***** Given entries

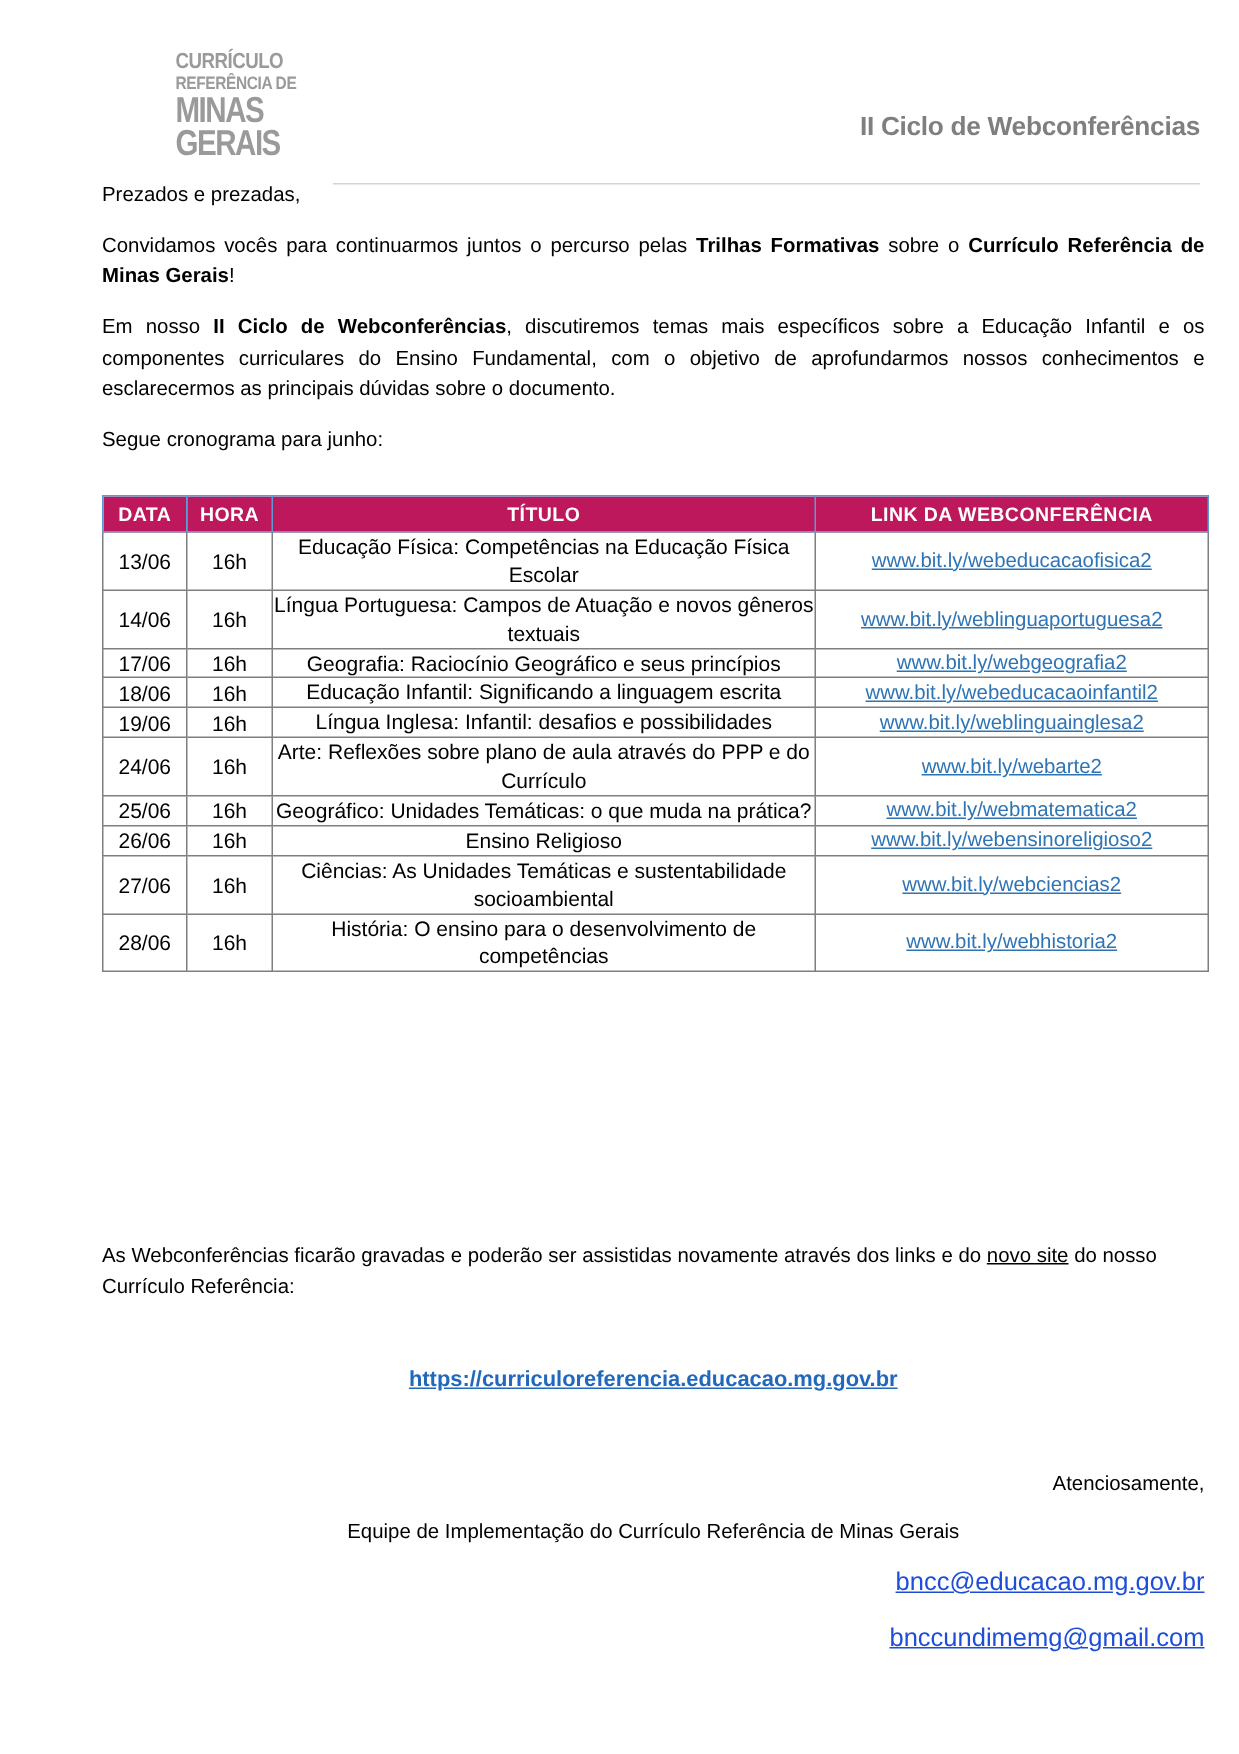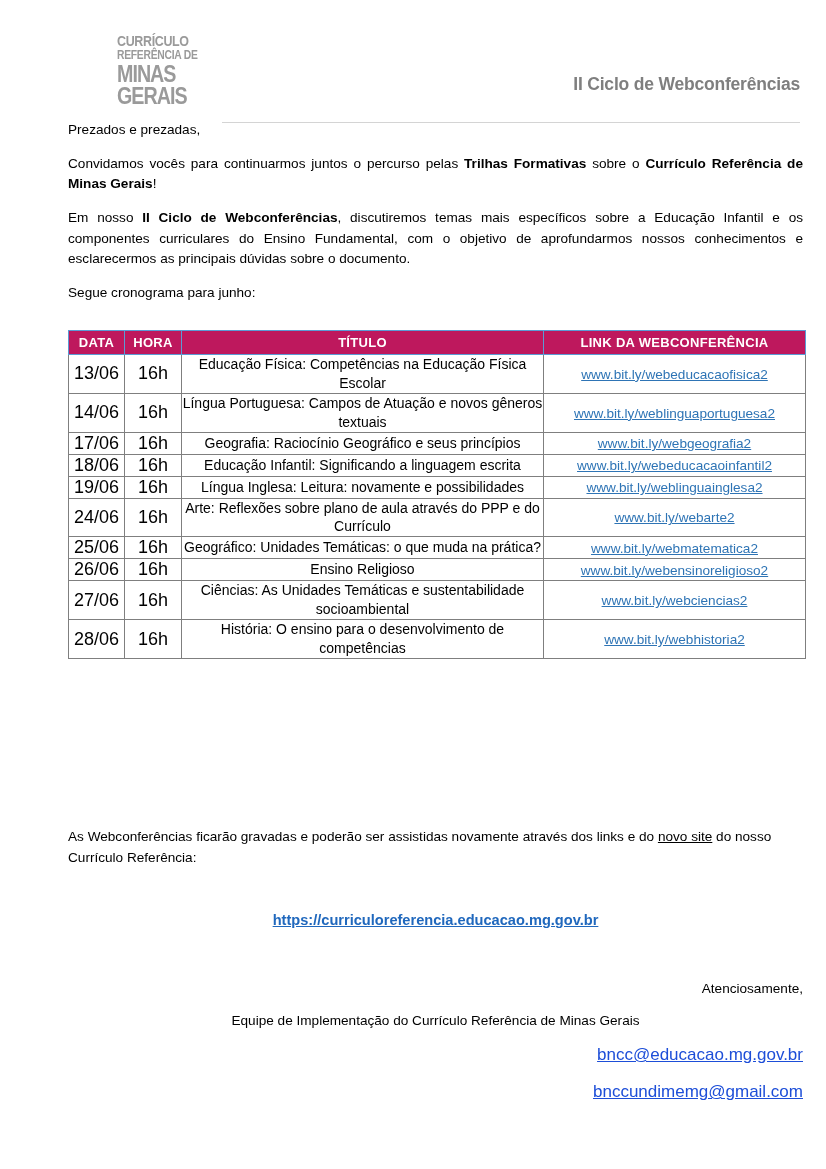--- a/index.html
+++ b/index.html
@@ -141,21 +141,21 @@
     text-align: center;
     border-color: #5b9bd5;
   }
   thead th.col-data { width: 55px; }
   thead th.col-hora { width: 56px; }
   thead th.col-titulo { width: 361px; }
   thead th.col-link { width: 261px; }
 
   td.cell-data, td.cell-hora {
     text-align: center;
-    font-size: 18px;
+    font-size: 14px;
     color: #000000;
   }
   td.cell-titulo {
     text-align: center;
     font-size: 14px;
     line-height: 1.35;
     padding: 3px 6px;
     color: #000000;
   }
   td.cell-titulo .subject {
@@ -280,21 +280,21 @@
           </tr>
           <tr>
             <td class="cell-data">18/06</td>
             <td class="cell-hora">16h</td>
             <td class="cell-titulo"><span class="subject">Educação Infantil:</span><span class="descr"> Significando a linguagem escrita</span></td>
             <td class="cell-link"><a href="#">www.bit.ly/webeducacaoinfantil2</a></td>
           </tr>
           <tr>
             <td class="cell-data">19/06</td>
             <td class="cell-hora">16h</td>
-            <td class="cell-titulo"><span class="subject">Língua Inglesa:</span><span class="descr"> Leitura: novamente e possibilidades</span></td>
+            <td class="cell-titulo"><span class="subject">Língua Inglesa:</span><span class="descr"> Infantil: desafios e possibilidades</span></td>
             <td class="cell-link"><a href="#">www.bit.ly/weblinguainglesa2</a></td>
           </tr>
           <tr>
             <td class="cell-data">24/06</td>
             <td class="cell-hora">16h</td>
             <td class="cell-titulo"><span class="subject">Arte:</span><span class="descr"> Reflexões sobre plano de aula através do PPP e do Currículo</span></td>
             <td class="cell-link"><a href="#">www.bit.ly/webarte2</a></td>
           </tr>
           <tr>
             <td class="cell-data">25/06</td>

**********

▸ **Task statement**: Without the pictures, restate all the entries above exactly.

▸ **Solution to this task**:
--- a/index.html
+++ b/index.html
@@ -141,21 +141,21 @@
     text-align: center;
     border-color: #5b9bd5;
   }
   thead th.col-data { width: 55px; }
   thead th.col-hora { width: 56px; }
   thead th.col-titulo { width: 361px; }
   thead th.col-link { width: 261px; }
 
   td.cell-data, td.cell-hora {
     text-align: center;
-    font-size: 18px;
+    font-size: 14px;
     color: #000000;
   }
   td.cell-titulo {
     text-align: center;
     font-size: 14px;
     line-height: 1.35;
     padding: 3px 6px;
     color: #000000;
   }
   td.cell-titulo .subject {
@@ -280,21 +280,21 @@
           </tr>
           <tr>
             <td class="cell-data">18/06</td>
             <td class="cell-hora">16h</td>
             <td class="cell-titulo"><span class="subject">Educação Infantil:</span><span class="descr"> Significando a linguagem escrita</span></td>
             <td class="cell-link"><a href="#">www.bit.ly/webeducacaoinfantil2</a></td>
           </tr>
           <tr>
             <td class="cell-data">19/06</td>
             <td class="cell-hora">16h</td>
-            <td class="cell-titulo"><span class="subject">Língua Inglesa:</span><span class="descr"> Leitura: novamente e possibilidades</span></td>
+            <td class="cell-titulo"><span class="subject">Língua Inglesa:</span><span class="descr"> Infantil: desafios e possibilidades</span></td>
             <td class="cell-link"><a href="#">www.bit.ly/weblinguainglesa2</a></td>
           </tr>
           <tr>
             <td class="cell-data">24/06</td>
             <td class="cell-hora">16h</td>
             <td class="cell-titulo"><span class="subject">Arte:</span><span class="descr"> Reflexões sobre plano de aula através do PPP e do Currículo</span></td>
             <td class="cell-link"><a href="#">www.bit.ly/webarte2</a></td>
           </tr>
           <tr>
             <td class="cell-data">25/06</td>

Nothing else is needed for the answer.